▶ **Exercise details**: Could you set down every line of text from the records below word for word, leaving the pictures out of your answer?

☆ ☆ ☆

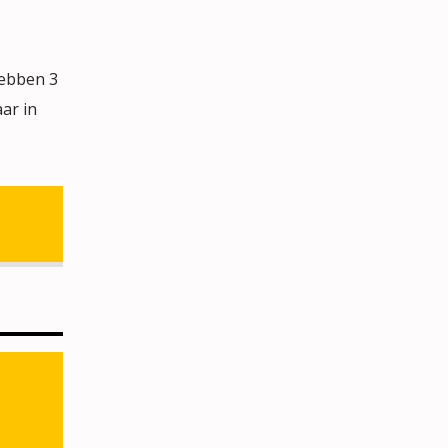
hebben 3
ar in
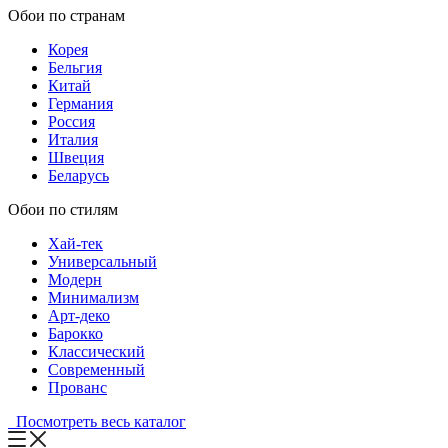
Обои по странам
Корея
Бельгия
Китай
Германия
Россия
Италия
Швеция
Беларусь
Обои по стилям
Хай-тек
Универсальный
Модерн
Минимализм
Арт-деко
Барокко
Классический
Современный
Прованс
Посмотреть весь каталог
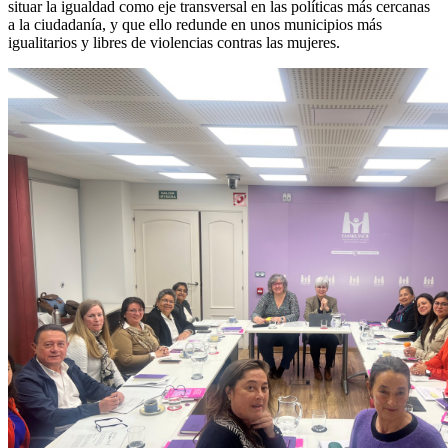
situar la igualdad como eje transversal en las políticas más cercanas
a la ciudadanía, y que ello redunde en unos municipios más
igualitarios y libres de violencias contras las mujeres.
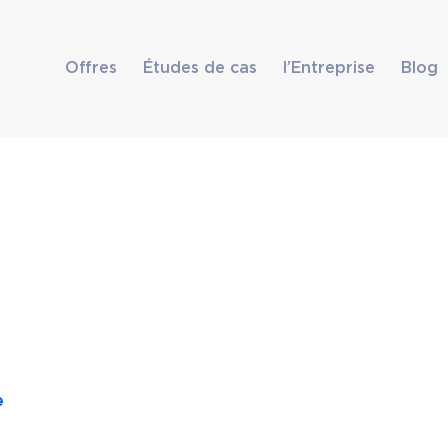
Offres
Études de cas
l’Entreprise
Blog
e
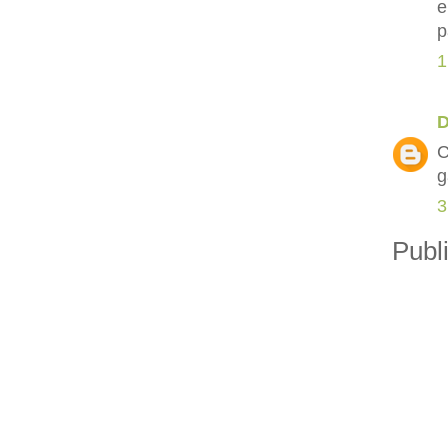
e
p
1
D
C
g
3
Publ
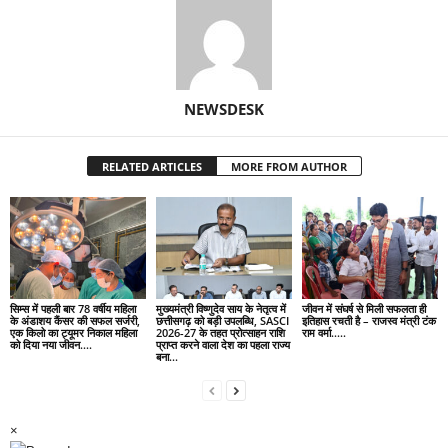
NEWSDESK
RELATED ARTICLES
MORE FROM AUTHOR
सिम्स में पहली बार 78 वर्षीय महिला
मुख्यमंत्री विष्णुदेव साय के नेतृत्व में
जीवन में संघर्ष से मिली सफलता ही
के अंडाशय कैंसर की सफल सर्जरी,
छत्तीसगढ़ को बड़ी उपलब्धि, SASCI
इतिहास रचती है – राजस्व मंत्री टंक
एक किलो का ट्यूमर निकाल महिला
2026-27 के तहत प्रोत्साहन राशि
राम वर्मा…..
को दिया नया जीवन….
प्राप्त करने वाला देश का पहला राज्य
बना...
×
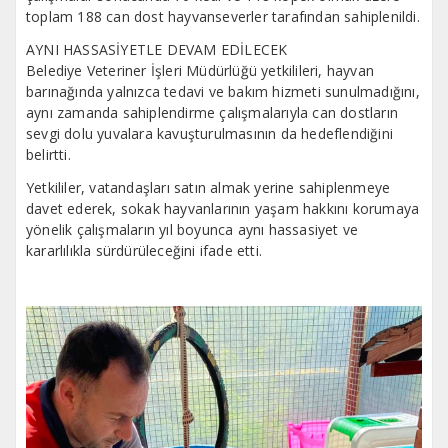
toplam 188 can dost hayvanseverler tarafından sahiplenildi.
AYNI HASSASİYETLE DEVAM EDİLECEK
Belediye Veteriner İşleri Müdürlüğü yetkilileri, hayvan
barınağında yalnızca tedavi ve bakım hizmeti sunulmadığını,
aynı zamanda sahiplendirme çalışmalarıyla can dostların
sevgi dolu yuvalara kavuşturulmasının da hedeflendiğini
belirtti.
Yetkililer, vatandaşları satın almak yerine sahiplenmeye
davet ederek, sokak hayvanlarının yaşam hakkını korumaya
yönelik çalışmaların yıl boyunca aynı hassasiyet ve
kararlılıkla sürdürüleceğini ifade etti.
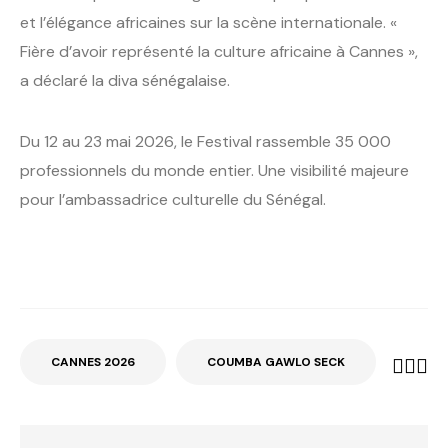
et l’élégance africaines sur la scène internationale. «
Fière d’avoir représenté la culture africaine à Cannes »,
a déclaré la diva sénégalaise.
Du 12 au 23 mai 2026, le Festival rassemble 35 000
professionnels du monde entier. Une visibilité majeure
pour l’ambassadrice culturelle du Sénégal.
CANNES 2026
COUMBA GAWLO SECK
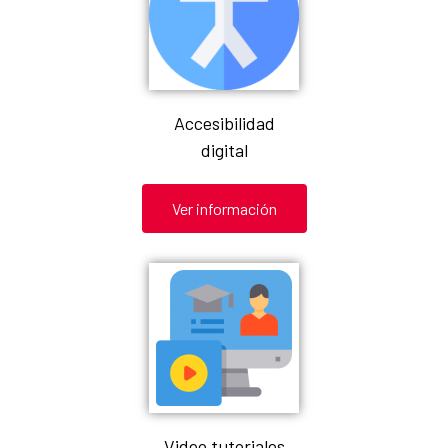
Accesibilidad
digital
Ver información
Video tutoriales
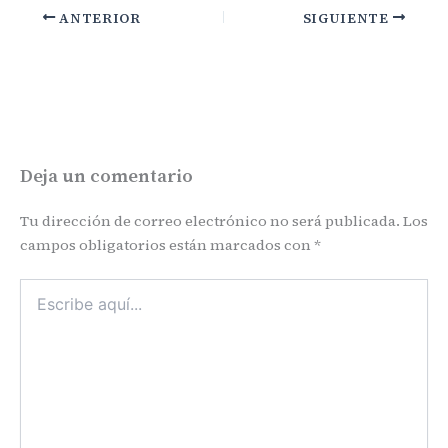
ANTERIOR
SIGUIENTE
Deja un comentario
Tu dirección de correo electrónico no será publicada.
Los
campos obligatorios están marcados con
*
Escribe
aquí...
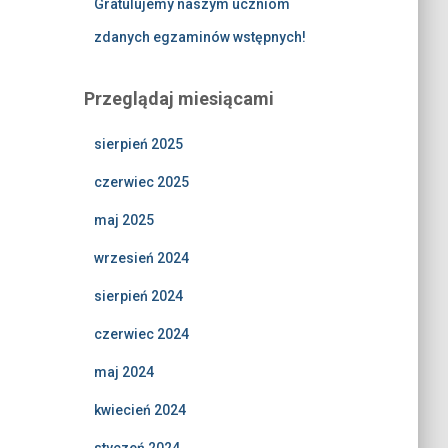
Gratulujemy naszym uczniom
zdanych egzaminów wstępnych!
Przeglądaj miesiącami
sierpień 2025
czerwiec 2025
maj 2025
wrzesień 2024
sierpień 2024
czerwiec 2024
maj 2024
kwiecień 2024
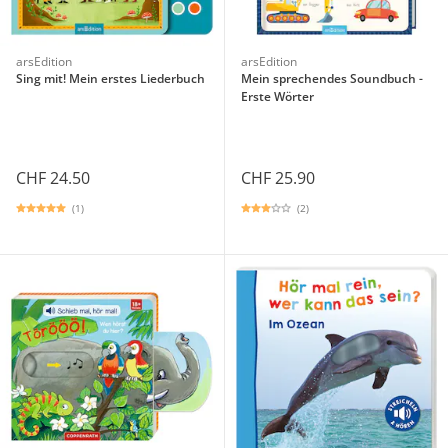
arsEdition
arsEdition
Sing mit! Mein erstes Liederbuch
Mein sprechendes Soundbuch -
Erste Wörter
CHF 24.50
CHF 25.90
(1)
(2)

☆ ☆ ☆

▶ **Written reply**:
hebben 3
ar in
Обои по странам
Корея
Бельгия
Китай
Германия
Россия
Италия
Швеция
Беларусь
Обои по стилям
Хай-тек
Универсальный
Модерн
Минимализм
Арт-деко
Барокко
Классический
Современный
Прованс
Посмотреть весь каталог
situar la igualdad como eje transversal en las políticas más cercanas
a la ciudadanía, y que ello redunde en unos municipios más
igualitarios y libres de violencias contras las mujeres.
Offres
Études de cas
l’Entreprise
Blog
e
e
p
1
D
C
g
3
Publ
NEWSDESK
RELATED ARTICLES
MORE FROM AUTHOR
सिम्स में पहली बार 78 वर्षीय महिला
मुख्यमंत्री विष्णुदेव साय के नेतृत्व में
जीवन में संघर्ष से मिली सफलता ही
के अंडाशय कैंसर की सफल सर्जरी,
छत्तीसगढ़ को बड़ी उपलब्धि, SASCI
इतिहास रचती है – राजस्व मंत्री टंक
एक किलो का ट्यूमर निकाल महिला
2026-27 के तहत प्रोत्साहन राशि
राम वर्मा…..
को दिया नया जीवन….
प्राप्त करने वाला देश का पहला राज्य
बना...
×
toplam 188 can dost hayvanseverler tarafından sahiplenildi.
AYNI HASSASİYETLE DEVAM EDİLECEK
Belediye Veteriner İşleri Müdürlüğü yetkilileri, hayvan
barınağında yalnızca tedavi ve bakım hizmeti sunulmadığını,
aynı zamanda sahiplendirme çalışmalarıyla can dostların
sevgi dolu yuvalara kavuşturulmasının da hedeflendiğini
belirtti.
Yetkililer, vatandaşları satın almak yerine sahiplenmeye
davet ederek, sokak hayvanlarının yaşam hakkını korumaya
yönelik çalışmaların yıl boyunca aynı hassasiyet ve
kararlılıkla sürdürüleceğini ifade etti.
et l’élégance africaines sur la scène internationale. «
Fière d’avoir représenté la culture africaine à Cannes »,
a déclaré la diva sénégalaise.
Du 12 au 23 mai 2026, le Festival rassemble 35 000
professionnels du monde entier. Une visibilité majeure
pour l’ambassadrice culturelle du Sénégal.
CANNES 2026
COUMBA GAWLO SECK
Accesibilidad
digital
Ver información
Video tutoriales
ANTERIOR
SIGUIENTE
Deja un comentario
Tu dirección de correo electrónico no será publicada.
Los
campos obligatorios están marcados con
*
Escribe
aquí...
Gratulujemy naszym uczniom
zdanych egzaminów wstępnych!
Przeglądaj miesiącami
sierpień 2025
czerwiec 2025
maj 2025
wrzesień 2024
sierpień 2024
czerwiec 2024
maj 2024
kwiecień 2024
arsEdition
arsEdition
Sing mit! Mein erstes Liederbuch
Mein sprechendes Soundbuch -
Erste Wörter
CHF 24.50
CHF 25.90
(1)
(2)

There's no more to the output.